I'd also like to know if any of the former mayors and councilmembers who drove the city into the ground and who may also have city pensions are covered by the same plan as the rest of the city employees are. If not, then do they get 16 cents on the dollar as well?
That’s what I thought. Your inner liberal is showing. Your assumption that these retirees are innocent victims is just breathtaking. They are not victims...THEY ARE THE PROBLEM. They demaned these provisions, they voted for those who promised them - they are the ones who were so ignorant as to think these were realistic or sustainable.
This is at least a partial answer...although the city employees through their unions pretty much caused the problems so they should be the ones to bear most of the burden!!
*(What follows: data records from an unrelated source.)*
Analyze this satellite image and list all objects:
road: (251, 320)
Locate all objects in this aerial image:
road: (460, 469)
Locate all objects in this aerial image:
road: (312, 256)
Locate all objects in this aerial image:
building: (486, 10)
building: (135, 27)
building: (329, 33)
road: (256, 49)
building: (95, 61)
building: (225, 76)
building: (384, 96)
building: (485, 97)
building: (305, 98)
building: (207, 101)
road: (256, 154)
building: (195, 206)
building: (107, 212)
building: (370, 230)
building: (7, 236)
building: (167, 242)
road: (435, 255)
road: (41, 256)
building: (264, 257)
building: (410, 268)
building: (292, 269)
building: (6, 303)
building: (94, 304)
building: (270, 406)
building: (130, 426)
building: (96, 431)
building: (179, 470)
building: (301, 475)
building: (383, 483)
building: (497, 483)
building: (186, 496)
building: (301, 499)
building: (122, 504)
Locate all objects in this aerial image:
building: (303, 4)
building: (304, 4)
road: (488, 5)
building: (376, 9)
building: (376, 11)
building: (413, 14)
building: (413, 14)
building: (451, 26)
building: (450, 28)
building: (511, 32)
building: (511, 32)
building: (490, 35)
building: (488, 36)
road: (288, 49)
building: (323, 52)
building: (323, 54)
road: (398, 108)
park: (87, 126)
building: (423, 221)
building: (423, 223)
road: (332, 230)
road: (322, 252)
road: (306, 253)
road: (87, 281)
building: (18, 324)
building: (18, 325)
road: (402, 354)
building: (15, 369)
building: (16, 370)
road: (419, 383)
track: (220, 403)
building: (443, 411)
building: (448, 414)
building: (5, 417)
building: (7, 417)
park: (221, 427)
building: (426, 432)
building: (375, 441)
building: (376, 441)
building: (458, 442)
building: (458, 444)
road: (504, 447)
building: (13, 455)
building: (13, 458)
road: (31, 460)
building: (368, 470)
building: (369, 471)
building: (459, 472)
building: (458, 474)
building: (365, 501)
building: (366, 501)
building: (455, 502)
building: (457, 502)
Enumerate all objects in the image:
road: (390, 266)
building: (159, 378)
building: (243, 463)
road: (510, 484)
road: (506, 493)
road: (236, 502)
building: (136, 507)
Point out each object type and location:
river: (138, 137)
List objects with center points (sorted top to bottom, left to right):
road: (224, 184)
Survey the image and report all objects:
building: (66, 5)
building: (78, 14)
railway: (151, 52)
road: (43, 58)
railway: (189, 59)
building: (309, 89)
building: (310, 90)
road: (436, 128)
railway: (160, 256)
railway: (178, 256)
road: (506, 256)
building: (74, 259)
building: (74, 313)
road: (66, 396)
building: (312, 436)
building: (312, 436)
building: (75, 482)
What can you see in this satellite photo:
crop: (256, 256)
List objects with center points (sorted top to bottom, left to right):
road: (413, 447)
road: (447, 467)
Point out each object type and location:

“Because I’m wondering if all creditors are feeling the pain equally or if the city retirees are bearing the bulk of the costs.”
Bonds are sold with different risk levels. A secured creditor bond probably has to be paid in full. But Obama changed 200 years of law when he dictated that Chrysler’s secured bond holders would take only x% and he gave the rest to the unions, which had ZERO rights. Let’s say Chase Manhattan bought a secured bond for $100 million dollars plus 12% interest. I believe they are owed all of it so Detroit would have to sell assets to pay the amount. It has to be this way or the system of getting loans based on bonds collapses and the way cities are financed disappears.
The city workers are not secured creditors.